Your objective -
Copy the rows below, changing every "readable" to "legible" and leaving everything else untouched.

Given records -

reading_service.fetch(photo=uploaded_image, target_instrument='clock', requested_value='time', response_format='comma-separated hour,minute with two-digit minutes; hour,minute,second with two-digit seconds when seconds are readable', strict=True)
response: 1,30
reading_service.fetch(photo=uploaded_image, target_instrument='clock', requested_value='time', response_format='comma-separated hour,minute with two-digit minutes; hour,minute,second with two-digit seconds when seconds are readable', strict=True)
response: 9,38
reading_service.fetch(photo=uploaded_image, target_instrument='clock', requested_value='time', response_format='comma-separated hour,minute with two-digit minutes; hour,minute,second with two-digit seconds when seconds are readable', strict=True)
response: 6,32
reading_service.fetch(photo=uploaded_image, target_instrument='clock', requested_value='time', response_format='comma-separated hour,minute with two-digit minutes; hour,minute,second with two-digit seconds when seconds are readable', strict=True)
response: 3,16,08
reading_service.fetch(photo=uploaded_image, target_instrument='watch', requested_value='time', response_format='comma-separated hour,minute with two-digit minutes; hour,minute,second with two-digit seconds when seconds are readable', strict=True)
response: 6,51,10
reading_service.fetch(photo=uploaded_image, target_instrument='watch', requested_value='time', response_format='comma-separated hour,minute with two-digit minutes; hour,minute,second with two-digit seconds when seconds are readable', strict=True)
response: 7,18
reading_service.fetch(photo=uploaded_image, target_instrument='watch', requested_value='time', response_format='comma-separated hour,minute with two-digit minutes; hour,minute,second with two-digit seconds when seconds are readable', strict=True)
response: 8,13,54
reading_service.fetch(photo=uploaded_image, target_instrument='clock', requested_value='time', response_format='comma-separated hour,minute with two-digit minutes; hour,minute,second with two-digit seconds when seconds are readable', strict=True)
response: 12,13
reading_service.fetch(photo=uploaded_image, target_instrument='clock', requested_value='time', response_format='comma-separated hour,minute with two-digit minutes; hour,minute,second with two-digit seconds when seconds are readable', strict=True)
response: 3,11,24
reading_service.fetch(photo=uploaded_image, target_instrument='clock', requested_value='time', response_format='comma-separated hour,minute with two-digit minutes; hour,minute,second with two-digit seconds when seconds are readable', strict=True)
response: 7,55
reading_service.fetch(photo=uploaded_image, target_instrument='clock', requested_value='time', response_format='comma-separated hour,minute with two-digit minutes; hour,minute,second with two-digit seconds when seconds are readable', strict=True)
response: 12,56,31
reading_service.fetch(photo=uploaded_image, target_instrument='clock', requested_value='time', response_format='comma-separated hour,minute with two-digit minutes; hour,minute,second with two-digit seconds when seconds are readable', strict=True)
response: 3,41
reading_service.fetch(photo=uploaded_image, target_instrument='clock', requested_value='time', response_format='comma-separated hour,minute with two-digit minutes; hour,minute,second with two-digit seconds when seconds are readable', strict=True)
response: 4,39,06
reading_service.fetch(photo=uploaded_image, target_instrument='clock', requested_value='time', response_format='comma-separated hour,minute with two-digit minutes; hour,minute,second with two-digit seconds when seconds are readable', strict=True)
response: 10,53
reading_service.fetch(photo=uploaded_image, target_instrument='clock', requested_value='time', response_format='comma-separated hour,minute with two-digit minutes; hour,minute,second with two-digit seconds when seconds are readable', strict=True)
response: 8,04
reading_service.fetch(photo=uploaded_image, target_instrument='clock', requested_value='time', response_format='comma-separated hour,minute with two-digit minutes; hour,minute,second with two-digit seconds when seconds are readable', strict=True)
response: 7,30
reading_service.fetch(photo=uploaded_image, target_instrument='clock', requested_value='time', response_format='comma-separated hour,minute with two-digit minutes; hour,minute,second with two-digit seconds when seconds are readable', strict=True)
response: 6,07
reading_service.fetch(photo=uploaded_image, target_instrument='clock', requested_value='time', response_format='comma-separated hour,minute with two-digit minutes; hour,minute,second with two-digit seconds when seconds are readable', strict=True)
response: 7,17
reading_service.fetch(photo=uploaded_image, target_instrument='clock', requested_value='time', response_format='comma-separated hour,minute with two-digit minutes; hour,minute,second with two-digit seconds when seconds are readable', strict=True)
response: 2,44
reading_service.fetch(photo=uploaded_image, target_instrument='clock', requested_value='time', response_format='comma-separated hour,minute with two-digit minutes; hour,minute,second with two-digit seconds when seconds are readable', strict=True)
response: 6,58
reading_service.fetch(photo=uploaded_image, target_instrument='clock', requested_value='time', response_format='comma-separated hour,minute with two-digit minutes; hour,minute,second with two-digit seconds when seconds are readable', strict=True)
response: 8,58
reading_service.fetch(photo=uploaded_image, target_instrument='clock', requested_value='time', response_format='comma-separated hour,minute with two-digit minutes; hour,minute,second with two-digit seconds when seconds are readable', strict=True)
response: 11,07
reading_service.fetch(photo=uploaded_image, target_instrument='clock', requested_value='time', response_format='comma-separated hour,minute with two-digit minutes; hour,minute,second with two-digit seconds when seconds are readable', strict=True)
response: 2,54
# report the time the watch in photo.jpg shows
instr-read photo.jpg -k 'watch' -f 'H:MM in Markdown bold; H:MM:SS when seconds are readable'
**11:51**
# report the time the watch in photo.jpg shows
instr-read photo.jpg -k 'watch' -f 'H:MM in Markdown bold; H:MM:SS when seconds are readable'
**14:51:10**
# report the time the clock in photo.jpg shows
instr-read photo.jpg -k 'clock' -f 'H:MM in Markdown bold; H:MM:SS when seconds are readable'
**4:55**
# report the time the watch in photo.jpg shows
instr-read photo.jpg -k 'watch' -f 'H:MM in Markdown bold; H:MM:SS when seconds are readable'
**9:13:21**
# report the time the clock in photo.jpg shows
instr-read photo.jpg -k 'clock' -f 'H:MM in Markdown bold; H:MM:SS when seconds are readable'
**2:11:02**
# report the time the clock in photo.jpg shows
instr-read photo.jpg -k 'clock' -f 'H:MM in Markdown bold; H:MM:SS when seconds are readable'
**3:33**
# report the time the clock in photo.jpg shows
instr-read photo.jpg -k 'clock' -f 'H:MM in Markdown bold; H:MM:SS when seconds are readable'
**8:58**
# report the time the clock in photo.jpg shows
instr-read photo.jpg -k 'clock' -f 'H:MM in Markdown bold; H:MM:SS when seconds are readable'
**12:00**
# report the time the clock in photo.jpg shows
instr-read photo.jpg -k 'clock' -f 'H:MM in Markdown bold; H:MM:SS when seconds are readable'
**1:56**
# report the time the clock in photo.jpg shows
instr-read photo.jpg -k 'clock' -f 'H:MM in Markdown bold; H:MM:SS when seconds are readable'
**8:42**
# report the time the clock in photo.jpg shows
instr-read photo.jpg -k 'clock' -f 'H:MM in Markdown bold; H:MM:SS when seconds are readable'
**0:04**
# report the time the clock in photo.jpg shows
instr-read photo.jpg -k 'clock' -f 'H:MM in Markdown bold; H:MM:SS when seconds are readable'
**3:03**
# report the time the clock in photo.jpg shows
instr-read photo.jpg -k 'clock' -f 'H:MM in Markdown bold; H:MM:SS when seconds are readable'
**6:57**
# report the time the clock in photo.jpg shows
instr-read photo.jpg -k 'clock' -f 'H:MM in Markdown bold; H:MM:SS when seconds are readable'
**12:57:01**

In response -
reading_service.fetch(photo=uploaded_image, target_instrument='clock', requested_value='time', response_format='comma-separated hour,minute with two-digit minutes; hour,minute,second with two-digit seconds when seconds are legible', strict=True)
response: 1,30
reading_service.fetch(photo=uploaded_image, target_instrument='clock', requested_value='time', response_format='comma-separated hour,minute with two-digit minutes; hour,minute,second with two-digit seconds when seconds are legible', strict=True)
response: 9,38
reading_service.fetch(photo=uploaded_image, target_instrument='clock', requested_value='time', response_format='comma-separated hour,minute with two-digit minutes; hour,minute,second with two-digit seconds when seconds are legible', strict=True)
response: 6,32
reading_service.fetch(photo=uploaded_image, target_instrument='clock', requested_value='time', response_format='comma-separated hour,minute with two-digit minutes; hour,minute,second with two-digit seconds when seconds are legible', strict=True)
response: 3,16,08
reading_service.fetch(photo=uploaded_image, target_instrument='watch', requested_value='time', response_format='comma-separated hour,minute with two-digit minutes; hour,minute,second with two-digit seconds when seconds are legible', strict=True)
response: 6,51,10
reading_service.fetch(photo=uploaded_image, target_instrument='watch', requested_value='time', response_format='comma-separated hour,minute with two-digit minutes; hour,minute,second with two-digit seconds when seconds are legible', strict=True)
response: 7,18
reading_service.fetch(photo=uploaded_image, target_instrument='watch', requested_value='time', response_format='comma-separated hour,minute with two-digit minutes; hour,minute,second with two-digit seconds when seconds are legible', strict=True)
response: 8,13,54
reading_service.fetch(photo=uploaded_image, target_instrument='clock', requested_value='time', response_format='comma-separated hour,minute with two-digit minutes; hour,minute,second with two-digit seconds when seconds are legible', strict=True)
response: 12,13
reading_service.fetch(photo=uploaded_image, target_instrument='clock', requested_value='time', response_format='comma-separated hour,minute with two-digit minutes; hour,minute,second with two-digit seconds when seconds are legible', strict=True)
response: 3,11,24
reading_service.fetch(photo=uploaded_image, target_instrument='clock', requested_value='time', response_format='comma-separated hour,minute with two-digit minutes; hour,minute,second with two-digit seconds when seconds are legible', strict=True)
response: 7,55
reading_service.fetch(photo=uploaded_image, target_instrument='clock', requested_value='time', response_format='comma-separated hour,minute with two-digit minutes; hour,minute,second with two-digit seconds when seconds are legible', strict=True)
response: 12,56,31
reading_service.fetch(photo=uploaded_image, target_instrument='clock', requested_value='time', response_format='comma-separated hour,minute with two-digit minutes; hour,minute,second with two-digit seconds when seconds are legible', strict=True)
response: 3,41
reading_service.fetch(photo=uploaded_image, target_instrument='clock', requested_value='time', response_format='comma-separated hour,minute with two-digit minutes; hour,minute,second with two-digit seconds when seconds are legible', strict=True)
response: 4,39,06
reading_service.fetch(photo=uploaded_image, target_instrument='clock', requested_value='time', response_format='comma-separated hour,minute with two-digit minutes; hour,minute,second with two-digit seconds when seconds are legible', strict=True)
response: 10,53
reading_service.fetch(photo=uploaded_image, target_instrument='clock', requested_value='time', response_format='comma-separated hour,minute with two-digit minutes; hour,minute,second with two-digit seconds when seconds are legible', strict=True)
response: 8,04
reading_service.fetch(photo=uploaded_image, target_instrument='clock', requested_value='time', response_format='comma-separated hour,minute with two-digit minutes; hour,minute,second with two-digit seconds when seconds are legible', strict=True)
response: 7,30
reading_service.fetch(photo=uploaded_image, target_instrument='clock', requested_value='time', response_format='comma-separated hour,minute with two-digit minutes; hour,minute,second with two-digit seconds when seconds are legible', strict=True)
response: 6,07
reading_service.fetch(photo=uploaded_image, target_instrument='clock', requested_value='time', response_format='comma-separated hour,minute with two-digit minutes; hour,minute,second with two-digit seconds when seconds are legible', strict=True)
response: 7,17
reading_service.fetch(photo=uploaded_image, target_instrument='clock', requested_value='time', response_format='comma-separated hour,minute with two-digit minutes; hour,minute,second with two-digit seconds when seconds are legible', strict=True)
response: 2,44
reading_service.fetch(photo=uploaded_image, target_instrument='clock', requested_value='time', response_format='comma-separated hour,minute with two-digit minutes; hour,minute,second with two-digit seconds when seconds are legible', strict=True)
response: 6,58
reading_service.fetch(photo=uploaded_image, target_instrument='clock', requested_value='time', response_format='comma-separated hour,minute with two-digit minutes; hour,minute,second with two-digit seconds when seconds are legible', strict=True)
response: 8,58
reading_service.fetch(photo=uploaded_image, target_instrument='clock', requested_value='time', response_format='comma-separated hour,minute with two-digit minutes; hour,minute,second with two-digit seconds when seconds are legible', strict=True)
response: 11,07
reading_service.fetch(photo=uploaded_image, target_instrument='clock', requested_value='time', response_format='comma-separated hour,minute with two-digit minutes; hour,minute,second with two-digit seconds when seconds are legible', strict=True)
response: 2,54
# report the time the watch in photo.jpg shows
instr-read photo.jpg -k 'watch' -f 'H:MM in Markdown bold; H:MM:SS when seconds are legible'
**11:51**
# report the time the watch in photo.jpg shows
instr-read photo.jpg -k 'watch' -f 'H:MM in Markdown bold; H:MM:SS when seconds are legible'
**14:51:10**
# report the time the clock in photo.jpg shows
instr-read photo.jpg -k 'clock' -f 'H:MM in Markdown bold; H:MM:SS when seconds are legible'
**4:55**
# report the time the watch in photo.jpg shows
instr-read photo.jpg -k 'watch' -f 'H:MM in Markdown bold; H:MM:SS when seconds are legible'
**9:13:21**
# report the time the clock in photo.jpg shows
instr-read photo.jpg -k 'clock' -f 'H:MM in Markdown bold; H:MM:SS when seconds are legible'
**2:11:02**
# report the time the clock in photo.jpg shows
instr-read photo.jpg -k 'clock' -f 'H:MM in Markdown bold; H:MM:SS when seconds are legible'
**3:33**
# report the time the clock in photo.jpg shows
instr-read photo.jpg -k 'clock' -f 'H:MM in Markdown bold; H:MM:SS when seconds are legible'
**8:58**
# report the time the clock in photo.jpg shows
instr-read photo.jpg -k 'clock' -f 'H:MM in Markdown bold; H:MM:SS when seconds are legible'
**12:00**
# report the time the clock in photo.jpg shows
instr-read photo.jpg -k 'clock' -f 'H:MM in Markdown bold; H:MM:SS when seconds are legible'
**1:56**
# report the time the clock in photo.jpg shows
instr-read photo.jpg -k 'clock' -f 'H:MM in Markdown bold; H:MM:SS when seconds are legible'
**8:42**
# report the time the clock in photo.jpg shows
instr-read photo.jpg -k 'clock' -f 'H:MM in Markdown bold; H:MM:SS when seconds are legible'
**0:04**
# report the time the clock in photo.jpg shows
instr-read photo.jpg -k 'clock' -f 'H:MM in Markdown bold; H:MM:SS when seconds are legible'
**3:03**
# report the time the clock in photo.jpg shows
instr-read photo.jpg -k 'clock' -f 'H:MM in Markdown bold; H:MM:SS when seconds are legible'
**6:57**
# report the time the clock in photo.jpg shows
instr-read photo.jpg -k 'clock' -f 'H:MM in Markdown bold; H:MM:SS when seconds are legible'
**12:57:01**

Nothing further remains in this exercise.